Death party: 'Party of a lifetime' in Trafalgar Square
Death party: 'Party of a lifetime' in Trafalgar Square

Revellers cheered and swigged bottles of booze as Margaret Thatcher's blood-smeared head was carried on a stick around Trafalgar Square, central London, on Saturday 13 April.

Several hundred people gathered in the evening to celebrate the death of the former Prime Minister, who died from a stroke on Monday, aged 87.

Drum and percussion groups provided the soundtrack for partygoers who cracked open bottles of champagne at what they dubbed "the party of a lifetime".

They danced around an effigy of former Conservative PM Thatcher and a model of her decapitated head caked with fake blood was thrust in the air.

Thatcher's head on stick in Trafalgar Square
Thatcher's head on stick in Trafalgar Square

Chants of "Maggie, Maggie, Maggie: dead, dead, dead" rang out and 16 people were arrested for public order offences in isolated ugly scenes.

Opponents of austerity measures by today's coalition government rubbed shoulders with veterans of unions which fought against Thatcher's policies during the 1980s.
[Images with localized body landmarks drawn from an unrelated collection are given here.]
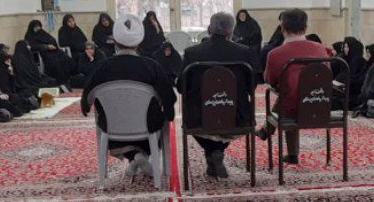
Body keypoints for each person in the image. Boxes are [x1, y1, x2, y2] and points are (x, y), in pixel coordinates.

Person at [81, 14, 176, 178]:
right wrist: (169, 113)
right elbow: (169, 98)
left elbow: (86, 101)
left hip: (112, 129)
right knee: (159, 120)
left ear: (115, 41)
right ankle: (141, 155)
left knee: (106, 119)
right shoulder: (152, 66)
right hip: (148, 127)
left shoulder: (102, 67)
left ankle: (134, 157)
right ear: (139, 42)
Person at [180, 12, 257, 178]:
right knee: (226, 118)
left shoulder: (192, 53)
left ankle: (212, 151)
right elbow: (252, 87)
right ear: (231, 31)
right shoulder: (244, 52)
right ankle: (217, 151)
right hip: (237, 116)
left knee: (199, 119)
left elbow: (181, 87)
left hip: (199, 117)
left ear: (209, 29)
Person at [256, 9, 333, 164]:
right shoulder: (320, 49)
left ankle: (270, 134)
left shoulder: (275, 53)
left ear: (283, 29)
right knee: (295, 92)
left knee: (289, 95)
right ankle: (290, 152)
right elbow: (326, 74)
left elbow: (269, 80)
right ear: (305, 28)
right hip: (320, 103)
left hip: (291, 109)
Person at [25, 20, 73, 91]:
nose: (38, 28)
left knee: (66, 59)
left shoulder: (42, 33)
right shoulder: (29, 36)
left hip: (54, 50)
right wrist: (46, 46)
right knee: (56, 62)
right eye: (36, 27)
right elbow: (32, 47)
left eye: (39, 26)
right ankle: (59, 81)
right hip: (44, 53)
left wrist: (52, 45)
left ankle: (67, 80)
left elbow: (52, 40)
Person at [0, 44, 35, 112]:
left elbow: (15, 84)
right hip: (3, 95)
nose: (9, 64)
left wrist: (11, 74)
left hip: (12, 92)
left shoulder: (7, 67)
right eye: (5, 51)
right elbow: (2, 87)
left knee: (27, 93)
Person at [339, 37, 367, 110]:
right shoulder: (345, 60)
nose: (345, 49)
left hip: (355, 95)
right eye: (344, 47)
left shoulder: (359, 61)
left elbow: (358, 80)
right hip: (344, 92)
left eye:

Death party revellers and a small number of football fans from Millwall clashed in the Square. The club was playing at Wembley on the same time in the FA Cup semi-final.

In line with other similar events since Thatcher's death, swathes of revellers looked too young to remember her Downing Street tenure, or the conditions in Britain which confronted her government in 1979.

Gatherings like the Trafalgar Square event have drawn criticism for dancing on the grave of the dead.

Anarchists at Trafalgar Square
Anarchists in Trafalgar Square

London Mayor Boris Johnson, a former Tory MP, rapped celebrations to mark her death.

Speaking ahead of the event, he said: "What they can't do is, I think, use the death of an elderly person to begin riot or affray or that sort of thing."

Calls have been made for a statue to be erected of Thatcher in Trafalgar Square. The central London landmark was also the scene of riots against the Poll Tax in 1990 - which convinced Tory party plotters she had to go.